■ PROBLEM TO WORK ON ■
Rewrite the rows below, swapping every "common name" for "popular name" and keeping everything else the same.

■ ENTRIES SHOWN ■
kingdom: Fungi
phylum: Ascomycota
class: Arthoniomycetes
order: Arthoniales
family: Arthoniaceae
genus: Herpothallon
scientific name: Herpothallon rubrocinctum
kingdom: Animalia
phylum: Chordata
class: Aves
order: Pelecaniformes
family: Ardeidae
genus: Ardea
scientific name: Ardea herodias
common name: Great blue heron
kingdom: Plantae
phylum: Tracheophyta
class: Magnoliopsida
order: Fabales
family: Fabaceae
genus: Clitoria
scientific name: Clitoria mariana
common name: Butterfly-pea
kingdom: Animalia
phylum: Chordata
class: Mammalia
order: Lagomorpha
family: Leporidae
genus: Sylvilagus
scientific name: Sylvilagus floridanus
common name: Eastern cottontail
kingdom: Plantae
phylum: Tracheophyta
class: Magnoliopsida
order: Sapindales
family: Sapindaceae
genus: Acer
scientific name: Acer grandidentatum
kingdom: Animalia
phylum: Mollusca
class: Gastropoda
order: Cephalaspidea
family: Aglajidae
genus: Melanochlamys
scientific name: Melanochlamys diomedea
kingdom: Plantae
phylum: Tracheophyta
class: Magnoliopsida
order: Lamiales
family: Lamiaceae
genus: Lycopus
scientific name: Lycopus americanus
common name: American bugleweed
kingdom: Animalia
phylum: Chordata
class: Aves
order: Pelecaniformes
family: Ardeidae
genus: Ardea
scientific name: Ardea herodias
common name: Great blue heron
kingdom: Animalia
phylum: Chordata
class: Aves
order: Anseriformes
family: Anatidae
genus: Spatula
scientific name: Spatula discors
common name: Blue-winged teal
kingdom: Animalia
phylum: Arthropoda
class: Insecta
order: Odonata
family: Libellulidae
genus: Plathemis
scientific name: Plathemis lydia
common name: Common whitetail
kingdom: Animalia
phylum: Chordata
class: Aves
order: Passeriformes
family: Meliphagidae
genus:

■ EXERCISE SOLUTION ■
kingdom: Fungi
phylum: Ascomycota
class: Arthoniomycetes
order: Arthoniales
family: Arthoniaceae
genus: Herpothallon
scientific name: Herpothallon rubrocinctum
kingdom: Animalia
phylum: Chordata
class: Aves
order: Pelecaniformes
family: Ardeidae
genus: Ardea
scientific name: Ardea herodias
popular name: Great blue heron
kingdom: Plantae
phylum: Tracheophyta
class: Magnoliopsida
order: Fabales
family: Fabaceae
genus: Clitoria
scientific name: Clitoria mariana
popular name: Butterfly-pea
kingdom: Animalia
phylum: Chordata
class: Mammalia
order: Lagomorpha
family: Leporidae
genus: Sylvilagus
scientific name: Sylvilagus floridanus
popular name: Eastern cottontail
kingdom: Plantae
phylum: Tracheophyta
class: Magnoliopsida
order: Sapindales
family: Sapindaceae
genus: Acer
scientific name: Acer grandidentatum
kingdom: Animalia
phylum: Mollusca
class: Gastropoda
order: Cephalaspidea
family: Aglajidae
genus: Melanochlamys
scientific name: Melanochlamys diomedea
kingdom: Plantae
phylum: Tracheophyta
class: Magnoliopsida
order: Lamiales
family: Lamiaceae
genus: Lycopus
scientific name: Lycopus americanus
popular name: American bugleweed
kingdom: Animalia
phylum: Chordata
class: Aves
order: Pelecaniformes
family: Ardeidae
genus: Ardea
scientific name: Ardea herodias
popular name: Great blue heron
kingdom: Animalia
phylum: Chordata
class: Aves
order: Anseriformes
family: Anatidae
genus: Spatula
scientific name: Spatula discors
popular name: Blue-winged teal
kingdom: Animalia
phylum: Arthropoda
class: Insecta
order: Odonata
family: Libellulidae
genus: Plathemis
scientific name: Plathemis lydia
popular name: Common whitetail
kingdom: Animalia
phylum: Chordata
class: Aves
order: Passeriformes
family: Meliphagidae
genus:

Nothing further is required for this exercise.